I'm implementing impedance measurement and have some questions. I have read many posts and documentation but still coudn't get around some issues. Specifically, at Figure 48 from ADS1299 datasheet, I need to know which switches are closed for different lead_off configurations.

1) The selected current magnitude, corresponds to mean value at DC excitation and peak-to-peak at AC? I can't find this info on the datasheet.

2) At the figure below, Config 1 and 2 correspond to which models?

3) The example at page 38 of SLAU443, corresponds to which configuration for LOFF_SENSP, LOFF_SENSP, and which model A,B,C or D?

4) The model E is supposed to be the circuit used in the mentioned example. The documantation says 120 mVpp = 2 x (6nApp x 5kohm + 6nApp x 5kohm). which is the return path for excitation current? why does it multiplies by 2?

Thanks in advance

Leo

  • 0
    TI__Mastermind 38745 points
    Hey Leo,

    Great questions! The current magnitudes listed in the datasheet refer to DC values. The "AC current sources" are produced by hard switching back and forth between them. This means that the AC current magnitudes are peak currents rather than peak-to-peak values. For simplicity, you may model them as a single alternating current source.

    Your CONFIG1 and CONFIG2 setups correspond to models A and B respectively.

    The documentation does not say specifically which configuration it corresponds to, but I think your model B would produce such results.

    I think model E might produce unexpected results since there is no sink for that current.
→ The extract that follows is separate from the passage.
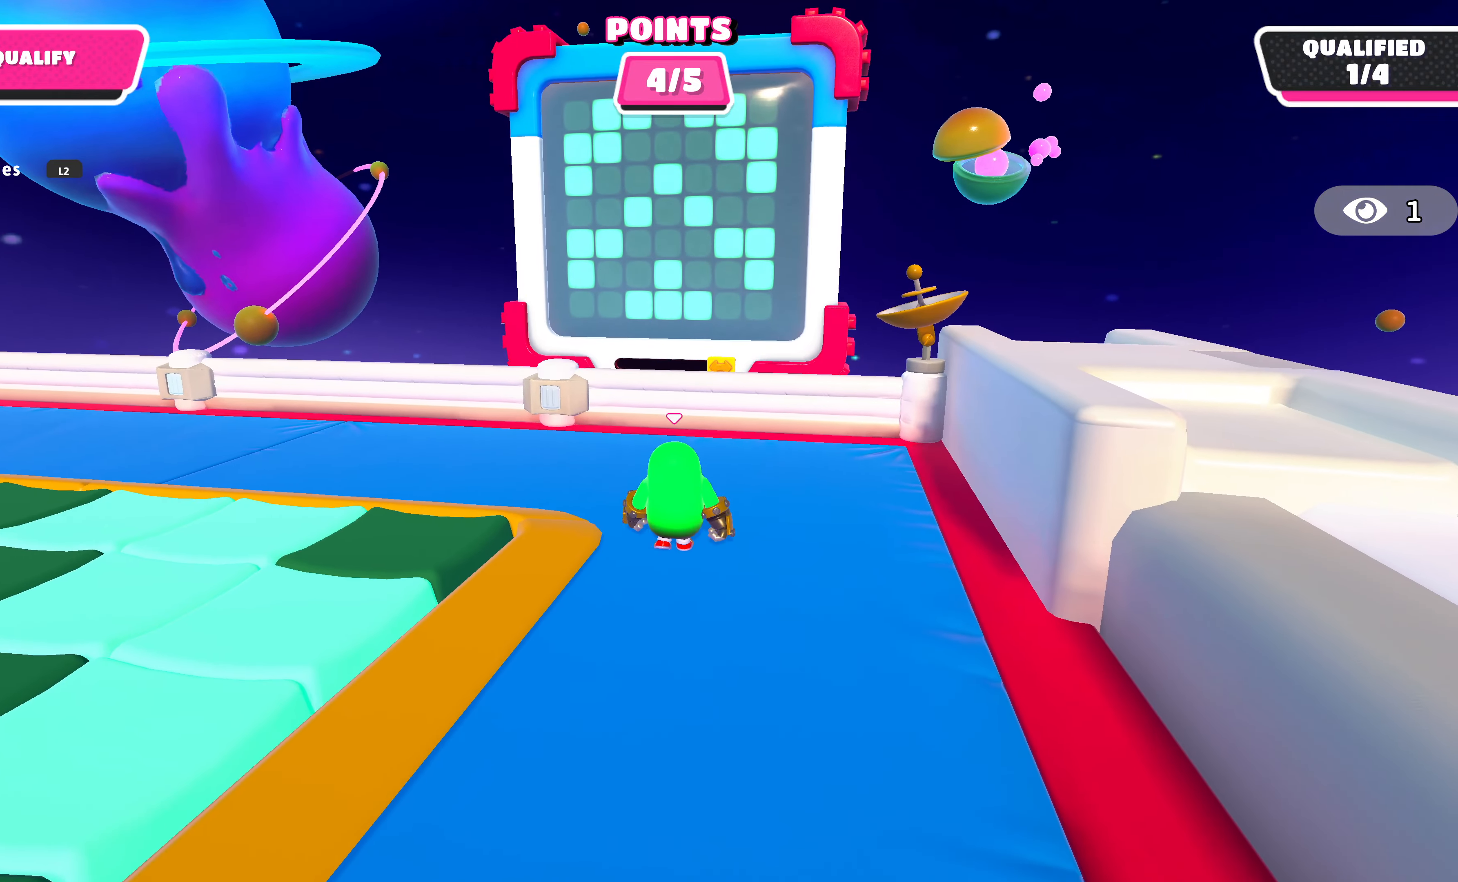
{"buttons": [], "left_stick": "center", "right_stick": "center", "events": [[166, "right_stick", "center"]]}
Ideally if you only wanted to use a single current source for AC lead off detection, you would also have the output of the bias amplifier connected to the bias electrode. The amplifier will sink the current from the lead-off detection source in that case. The reason that the expression on page 38 is doubled is because I_LEADOFF refers to a peak current magnitude and the resulting voltage is a peak-to-peak voltage. Refer to my answer in your first question.

    Regards,
    Brian Pisani